The real economic challenge

The Press. 27 August 2007

Over the last few weeks, the media have been full of stories about finance companies in trouble, with questions about what the Government is going to do about the situation.  A month or two ago, the exchange rate was all the talk, and again everybody wanted to know what the Government was going to do about it.

Late last month (August), the Government Statistician announced that during the 12 months to July, over 73,000 New Zealanders left this country permanently, and most people simply yawned. Certainly, nobody seemed to be asking what the Government was going to do about it.   
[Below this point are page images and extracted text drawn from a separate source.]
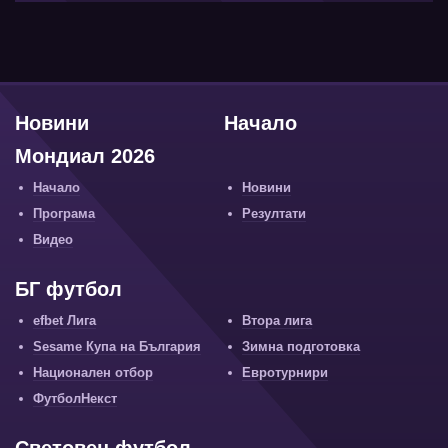
Новини
Начало
Мондиал 2026
Начало
Новини
Програма
Резултати
Видео
БГ футбол
efbet Лига
Втора лига
Sesame Купа на България
Зимна подготовка
Национален отбор
Евротурнири
ФутболНекст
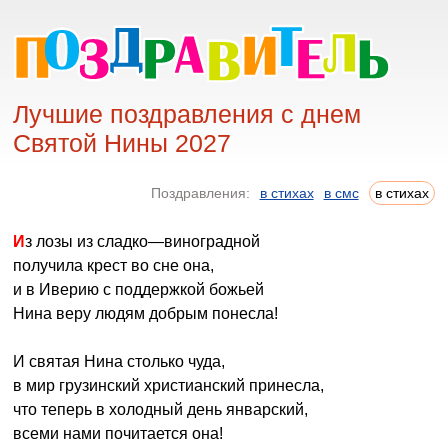
Лучшие поздравления с днем
Святой Нины 2027
Поздравления:
в стихах
в смс
в стихах
Из лозы из сладко—виноградной
получила крест во сне она,
и в Иверию с поддержкой божьей
Нина веру людям добрым понесла!
И святая Нина столько чуда,
в мир грузинский христианский принесла,
что теперь в холодный день январский,
всеми нами почитается она!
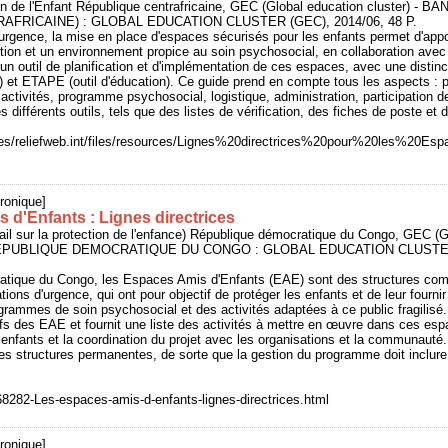
n de l'Enfant République centrafricaine, GEC (Global education cluster) - B
FRICAINE) : GLOBAL EDUCATION CLUSTER (GEC), 2014/06, 48 P.
rgence, la mise en place d'espaces sécurisés pour les enfants permet d'appo
ction et un environnement propice au soin psychosocial, en collaboration av
 un outil de planification et d'implémentation de ces espaces, avec une distinc
) et ETAPE (outil d'éducation). Ce guide prend en compte tous les aspects : pla
ctivités, programme psychosocial, logistique, administration, participation
différents outils, tels que des listes de vérification, des fiches de poste et 
t/sites/reliefweb.int/files/resources/Lignes%20directrices%20pour%20les%
ronique]
 d'Enfants : Lignes directrices
il sur la protection de l'enfance) République démocratique du Congo, GEC (G
 - REPUBLIQUE DEMOCRATIQUE DU CONGO : GLOBAL EDUCATION CLUSTE
atique du Congo, les Espaces Amis d'Enfants (EAE) sont des structures co
ations d'urgence, qui ont pour objectif de protéger les enfants et de leur fourn
grammes de soin psychosocial et des activités adaptées à ce public fragilis
tifs des EAE et fournit une liste des activités à mettre en œuvre dans ces espa
s enfants et la coordination du projet avec les organisations et la communauté
es structures permanentes, de sorte que la gestion du programme doit inclure 
268282-Les-espaces-amis-d-enfants-lignes-directrices.html
ronique]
And why did 73,000 New Zealanders leave in a single year – roughly the equivalent of all the people in Ashburton, Timaru, Queenstown, Wanaka, Westport, Greymouth and Hokitika?  Well, of course, people leave for a whole host of reasons but overwhelmingly the most important reason is the desire to get a higher standard of living.

There is more to life than financial wellbeing, and in many areas of life New Zealand is very hard to beat.

But there is no getting over the fact that there are now a number of countries where people can enjoy a higher standard of living than we do in New Zealand.

At the beginning of the seventies, after-tax incomes in Australia, for example, were, on average, closely similar to those in New Zealand.  By 1984, after-tax incomes in Australia were 20% above those in New Zealand.  They were still 20% above those in New Zealand 15 years later in 1999: in other words, the economic reforms of the late eighties and early nineties had enabled New Zealand to roughly keep pace with Australia but hadn’t enabled us to narrow the gap.

But alas today, just eight years later, Australian after-tax incomes are estimated to be about 35% higher than those in New Zealand.  And that means that most New Zealanders, be they tradesmen, doctors, police officers, school teachers, factory workers, or radio announcers, can make a much higher income for themselves and their families by moving to Australia.

It’d be nice to think we could solve the problem by simply voting ourselves higher wages and salaries, but of course we can’t.  The fundamental issue is that growth in production per person employed in New Zealand (productivity growth) is too low, and in recent years has been getting lower.

In the nineties, productivity growth in New Zealand roughly matched that in Australia.  Since 2000, productivity growth has roughly halved, and seems to have been falling further in the last year or two.

That is the real economic challenge facing the country because, unless we raise productivity growth to at least the level in Australia, the gap between living standards here and living standards in Australia will continue to widen.  And recent emigration statistics show us what that means.